La gran belleza
Por Fernando J. López. “La nostalgia es la última distracción de quien ha perdido la esperanza en el futuro” afirma uno de los personajes de esta fábula polisémica e hipnótica en la que su protagonista, Jep, se convierte en una suerte de Fausto contemporáneo por una Roma alucinógena. Tanto como lo son las máscaras que construyen nuestra identidad y que, sin embargo, seguimos empeñados en usar, olvidando la verdad que se esconde tras el histrionismo y confundiendo la vida con el ruido, la existencia con la sucesión de un movimiento que sustenta este truco en el que todo, como la jirafa que irrumpe en el circo romano, está obligado a desaparecer.
Por eso la película no aborda la narración con un enfoque lineal, en parte porque constituye la escritura de ese libro soñado sobre la nada que una y otra vez cita el protagonista; en parte porque su discurso se empobrecería si no nos permitiera tantas interpretaciones simultáneas en cada uno de sus fascinantes planos. Claro que se nos ofrecen las pautas necesarias para saber hacia dónde se dirige este viaje -desde la cita inicial de Celine hasta alguno de los inolvidables monólogos de Jep-, pero no se nos obliga a caminar en una sola dirección, sino que se nos ofrecen todas las llaves que abren las puertas de la ciudad para recorrer, en el orden sensorial e intelectual que prefiramos, este descenso a los infiernos del tiempo y la memoria, donde el recuerdo de un momento de nuestra adolescencia puede convertirse en el único instante donde de verdad vimos esa belleza sin ser siquiera conscientes de ello.
Y mientras buscamos, nos damos de bruces con los cimientos de una Europa carcomida por la vacuidad y el desánimo. Esa decepción de los demás en nosotros, de nosotros en los demás, que asola a todos y cada uno de los personajes y que, condensado en esa Roma esencial y mediterránea, sirve como ejemplo de toda una civilización.
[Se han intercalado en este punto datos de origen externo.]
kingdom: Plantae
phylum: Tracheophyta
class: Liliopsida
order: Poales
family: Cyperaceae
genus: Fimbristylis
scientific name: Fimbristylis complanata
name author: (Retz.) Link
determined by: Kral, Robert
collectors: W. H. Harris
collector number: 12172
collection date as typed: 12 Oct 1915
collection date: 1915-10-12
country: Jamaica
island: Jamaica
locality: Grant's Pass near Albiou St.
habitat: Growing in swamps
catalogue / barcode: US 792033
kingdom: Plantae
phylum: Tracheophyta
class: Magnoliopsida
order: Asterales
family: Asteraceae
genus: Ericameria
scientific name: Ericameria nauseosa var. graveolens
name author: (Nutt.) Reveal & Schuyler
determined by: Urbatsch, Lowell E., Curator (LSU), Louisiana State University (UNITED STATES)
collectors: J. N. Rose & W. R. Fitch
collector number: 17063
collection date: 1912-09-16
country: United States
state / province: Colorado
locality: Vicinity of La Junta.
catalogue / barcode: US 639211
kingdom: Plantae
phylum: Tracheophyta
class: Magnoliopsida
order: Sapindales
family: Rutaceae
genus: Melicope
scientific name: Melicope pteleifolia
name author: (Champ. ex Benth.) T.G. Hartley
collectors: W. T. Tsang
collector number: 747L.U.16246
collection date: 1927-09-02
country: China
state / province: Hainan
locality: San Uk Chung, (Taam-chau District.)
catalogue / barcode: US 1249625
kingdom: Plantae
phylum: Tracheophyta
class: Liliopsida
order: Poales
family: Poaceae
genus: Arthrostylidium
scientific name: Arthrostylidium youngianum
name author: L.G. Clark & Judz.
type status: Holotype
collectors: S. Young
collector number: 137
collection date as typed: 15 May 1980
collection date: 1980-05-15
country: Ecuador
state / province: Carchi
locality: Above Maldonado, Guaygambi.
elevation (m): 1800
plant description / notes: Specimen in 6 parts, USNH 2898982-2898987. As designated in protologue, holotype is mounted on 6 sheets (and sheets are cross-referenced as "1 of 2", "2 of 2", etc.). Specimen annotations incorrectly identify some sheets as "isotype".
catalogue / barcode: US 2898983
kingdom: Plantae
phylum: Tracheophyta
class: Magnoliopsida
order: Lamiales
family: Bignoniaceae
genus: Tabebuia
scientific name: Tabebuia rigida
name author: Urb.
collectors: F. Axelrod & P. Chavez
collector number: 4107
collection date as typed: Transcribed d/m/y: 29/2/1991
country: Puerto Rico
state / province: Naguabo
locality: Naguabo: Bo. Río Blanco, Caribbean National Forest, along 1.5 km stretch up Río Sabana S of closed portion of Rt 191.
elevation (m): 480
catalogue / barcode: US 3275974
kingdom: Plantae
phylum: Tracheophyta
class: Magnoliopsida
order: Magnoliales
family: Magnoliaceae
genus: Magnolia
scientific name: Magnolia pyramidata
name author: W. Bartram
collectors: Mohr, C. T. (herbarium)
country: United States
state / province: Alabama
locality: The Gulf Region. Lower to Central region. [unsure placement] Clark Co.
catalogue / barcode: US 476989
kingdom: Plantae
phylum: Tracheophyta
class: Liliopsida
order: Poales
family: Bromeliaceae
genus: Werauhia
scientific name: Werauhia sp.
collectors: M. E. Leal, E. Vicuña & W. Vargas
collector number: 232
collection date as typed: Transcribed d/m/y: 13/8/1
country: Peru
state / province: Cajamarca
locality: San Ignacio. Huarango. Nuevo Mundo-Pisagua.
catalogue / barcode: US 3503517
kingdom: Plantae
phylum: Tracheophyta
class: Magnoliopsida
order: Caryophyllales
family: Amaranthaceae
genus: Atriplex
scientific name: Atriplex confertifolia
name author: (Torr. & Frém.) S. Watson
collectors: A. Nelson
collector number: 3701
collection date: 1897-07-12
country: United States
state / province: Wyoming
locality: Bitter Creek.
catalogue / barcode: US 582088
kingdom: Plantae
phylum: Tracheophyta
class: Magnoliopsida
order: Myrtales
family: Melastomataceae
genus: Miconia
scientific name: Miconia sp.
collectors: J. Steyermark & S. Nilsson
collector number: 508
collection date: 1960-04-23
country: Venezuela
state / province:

Importan las raíces, afirma una santa al borde de la momificación, y entre guiños flaubertianos -como el sacerdote gastronómico que recuerda la ausencia de espiritualidad del confesor de Emma Bovary- y fellinianos -todo su cine resuena en esta personalísima fábula-, se nos ofrece la visión del mar que nos conducirá a esas mismas raíces. La de quienes fuimos y quienes somos. La de una Europa que fue, otra que pudo ser y otra que, entre remixes de Rafaella Carrá, vulgarmente ya es.
Pocas veces, en los últimos años, una película ha desatado en mí tantas emociones. Tanta necesidad de hablar de ella. De volver a ella. De escribir sobre ella. Sé que regresaré al cine para sentarme, una vez más, en mi butaca y comenzar así un nuevo viaje. Porque hay llaves que no usé cuando la veía, porque -como todas las grandes narraciones- no hay un único significado ni una sola Ítaca a la que llegar, ni un único círculo que atravesar, sino una Urbana Comedia en la que Dante se ha convertido en un escritor autor de un solo libro y Virgilio en esa Ramona que, como el poeta latino, tampoco podrá atravesar con él la última etapa de su viaje.
Allí, en esa estación final, estaremos tan solos como Jep. Abocados a preguntarnos si vimos -si supimos sentir- esa belleza. Torturados por cuanto somos conscientes de haber perdido -todos estamos heridos, afirma en una de sus más memorables escenas- y esperando aprender a hacer un truco más. Ese último truco que nos permita -a nosotros y a esa Europa que languidece- vencer a la muerte. Por un instante, al menos.